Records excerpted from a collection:
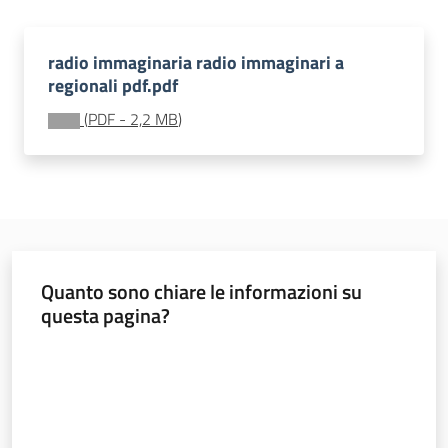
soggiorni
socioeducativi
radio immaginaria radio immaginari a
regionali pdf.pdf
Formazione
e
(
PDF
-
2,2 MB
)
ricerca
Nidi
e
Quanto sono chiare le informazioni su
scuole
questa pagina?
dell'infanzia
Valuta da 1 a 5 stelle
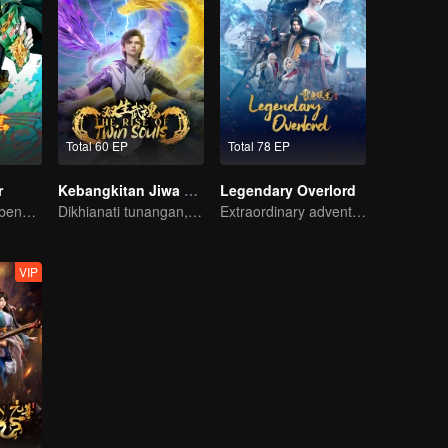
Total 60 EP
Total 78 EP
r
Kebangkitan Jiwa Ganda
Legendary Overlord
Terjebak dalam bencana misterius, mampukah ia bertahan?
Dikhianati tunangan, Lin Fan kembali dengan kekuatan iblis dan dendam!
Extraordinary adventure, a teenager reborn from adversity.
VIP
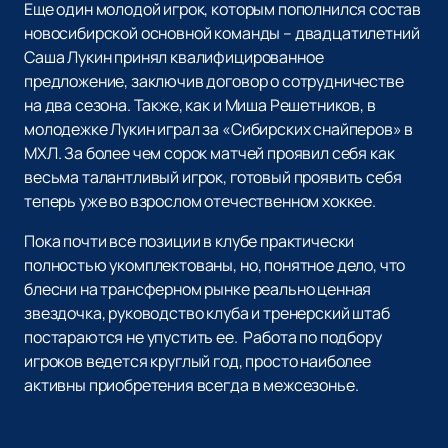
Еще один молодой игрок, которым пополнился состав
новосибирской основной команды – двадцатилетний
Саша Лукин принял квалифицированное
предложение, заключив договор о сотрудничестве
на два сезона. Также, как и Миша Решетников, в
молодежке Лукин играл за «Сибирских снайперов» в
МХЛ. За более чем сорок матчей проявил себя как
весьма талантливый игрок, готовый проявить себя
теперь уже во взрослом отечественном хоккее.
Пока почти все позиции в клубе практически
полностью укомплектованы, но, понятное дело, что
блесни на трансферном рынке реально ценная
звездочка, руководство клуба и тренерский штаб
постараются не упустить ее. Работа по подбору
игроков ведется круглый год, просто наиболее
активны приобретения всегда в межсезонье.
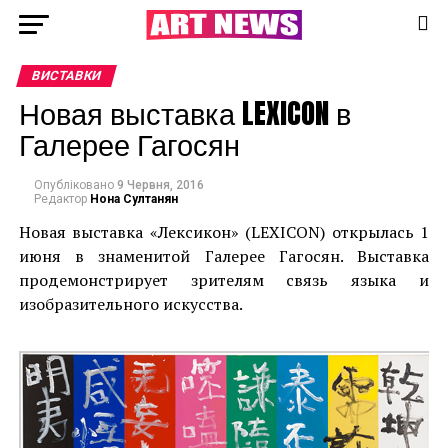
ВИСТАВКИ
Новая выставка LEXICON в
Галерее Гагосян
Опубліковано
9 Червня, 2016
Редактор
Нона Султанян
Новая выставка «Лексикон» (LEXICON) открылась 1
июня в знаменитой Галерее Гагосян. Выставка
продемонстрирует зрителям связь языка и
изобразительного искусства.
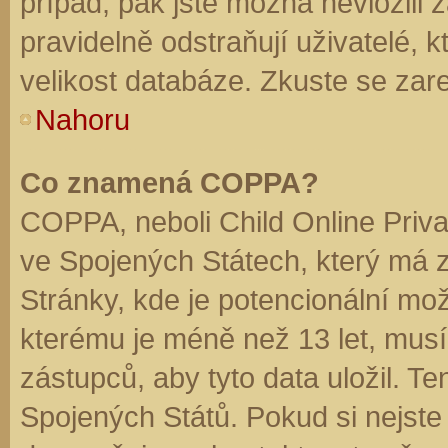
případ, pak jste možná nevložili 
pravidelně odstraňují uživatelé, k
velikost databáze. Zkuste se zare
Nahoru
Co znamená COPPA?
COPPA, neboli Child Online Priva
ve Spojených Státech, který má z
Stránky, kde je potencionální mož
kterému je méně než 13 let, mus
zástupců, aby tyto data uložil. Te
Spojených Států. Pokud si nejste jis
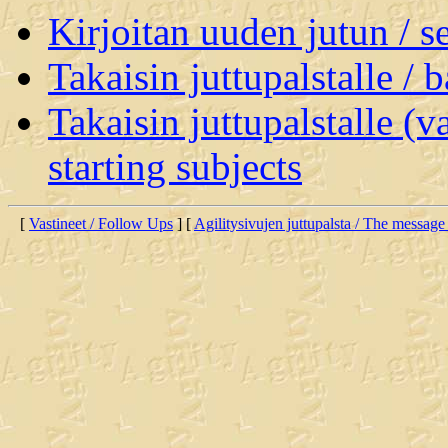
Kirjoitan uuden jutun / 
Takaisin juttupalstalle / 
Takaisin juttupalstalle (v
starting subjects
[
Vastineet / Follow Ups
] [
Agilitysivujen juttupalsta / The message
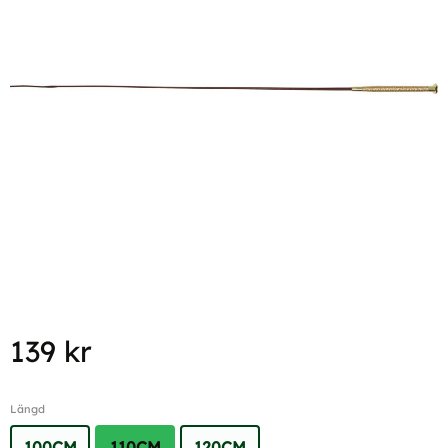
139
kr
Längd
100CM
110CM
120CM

Request: Please transcribe exactly the lines from the one containing "Takaisin juttupalstalle (v" through the last line of the records above, both included, and leave out every picture.

Output below:
Takaisin juttupalstalle (v
starting subjects
[
Vastineet / Follow Ups
] [
Agilitysivujen juttupalsta / The message
139
kr
Längd
100CM
110CM
120CM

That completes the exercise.